Susceptible response of Kelvendon Wonder to P. syringae pv. pisi showing a typical water-soaked area
Apical death caused by P. syringae pv. syringae in the pea cultivar Fortune
The isolates which induced blight symptoms (water-soaked areas) in the cultivar Gracia were inoculated into the set of pea cultivars used to identify the Ppi pathogenic races (Bevan et al. 1995). This test allowed for the attribution of 105 isolates out of 110 to a specific Ppi race: 59.1% (65) isolates were identified as race 4, 20.0% (22) as race 2, 11.8% (13) as race 6, 3.6% (4) as race 5, and 0.9% (1) as race 3. The other five isolates (4.6%) showed a response pattern not previously described; they were incapable of developing disease in Fortune, Sleaford Triumph and the accession JI2202 of Pisum abyssinicum and capable in all other cultivars. According to this new response pattern, these five isolates should be included in a new pathogenic race of P. syringae pv. pisi, which following the serial numeration would be race 8. Table 5 summarizes the identification results.
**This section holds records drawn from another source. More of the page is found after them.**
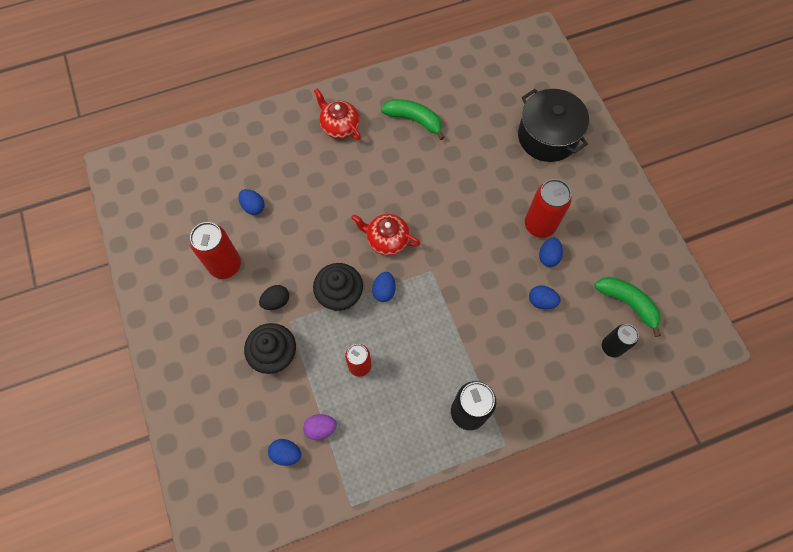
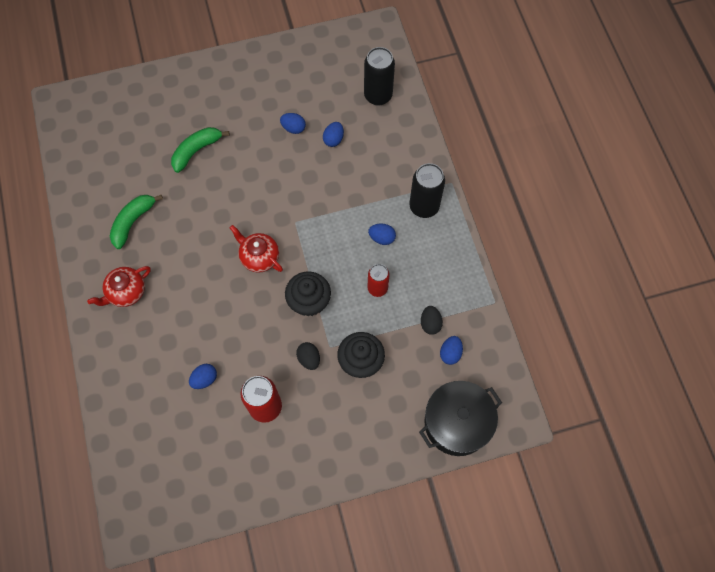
camera: 85 degrees left, 0 degrees up
(321, 428) = (430, 323): purple egg -> black egg
(384, 291) = (309, 263): blue egg -> blue egg (382, 238)
(386, 240) = (259, 257): red teapot -> red teapot turned 105 degrees clockwise
(539, 225) = (263, 130): red can -> none
(547, 136) = (174, 111): black pot -> black pot (457, 423)
(611, 347) = (378, 96): black can -> black can, size x1.53
(628, 303) = (342, 78): green banana -> green banana (196, 150)

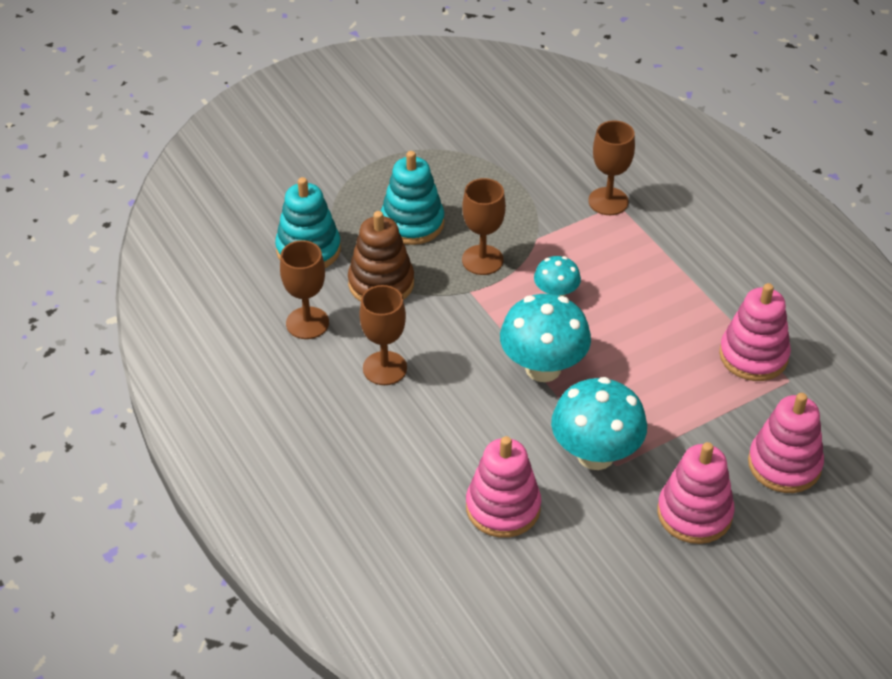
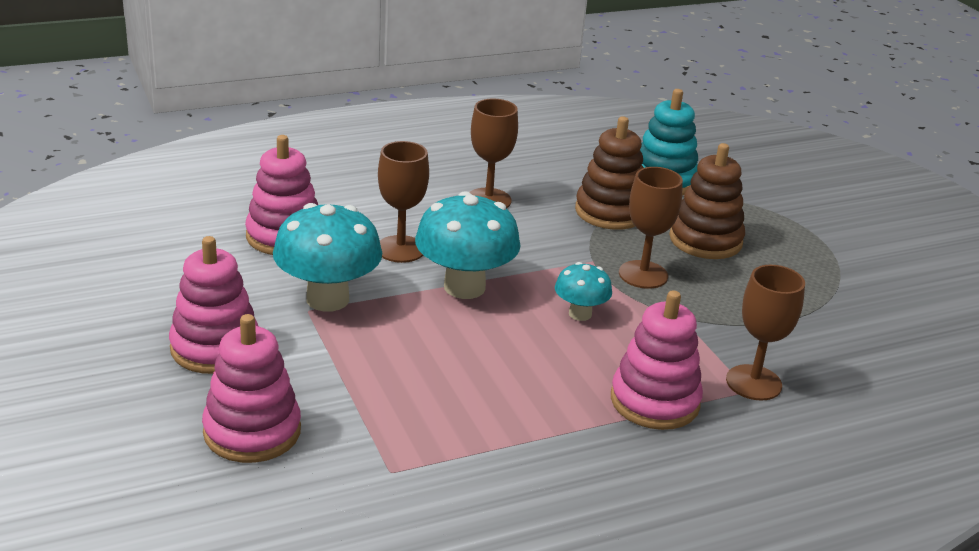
camera: 95 degrees right, 15 degrees down
(307, 323) = (558, 170): brown goblet -> brown goblet (400, 249)
(412, 223) = (705, 240): turquoise stacking toy -> brown stacking toy
(753, 356) = (443, 448): pink stacking toy -> pink stacking toy (654, 401)

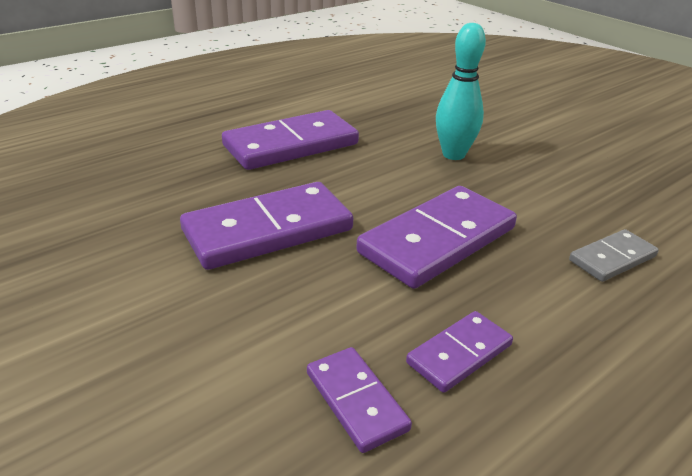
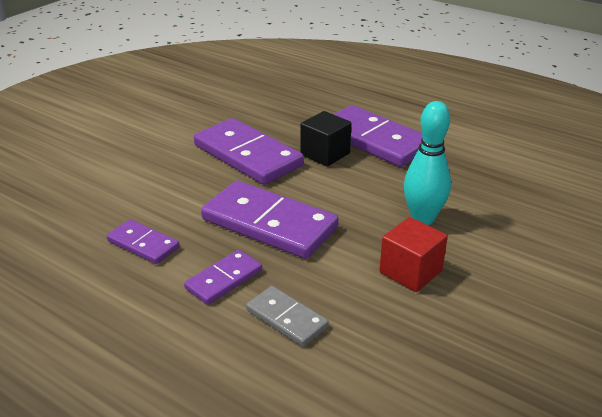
camera: 75 degrees right, 0 degrees up
(301, 178) = (325, 154): none -> black cube
(356, 401) = (98, 213): purple domino -> purple domino (224, 279)
(536, 178) = (410, 271): none -> red cube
The isolates from which the syrB marker of Psy could be amplified and which generated brown necrotic spots in the cultivar Gracia developed disease symptoms in all tester pea cultivars and in the P. abyssinicum accession, except in Kelvendon Wonder. Approximately in 90% of the inoculated susceptible plants the disease developed during the experiment time to the level of stem apical death, irrespective of the pea genotype tested. Thus, there were no appreciable differences in the pathogenic response to all these isolates and pea tester materials. In Kelvendon Wonder the lesions were restricted to the inoculation point; thus, this cultivar can be considered as resistant to Psy.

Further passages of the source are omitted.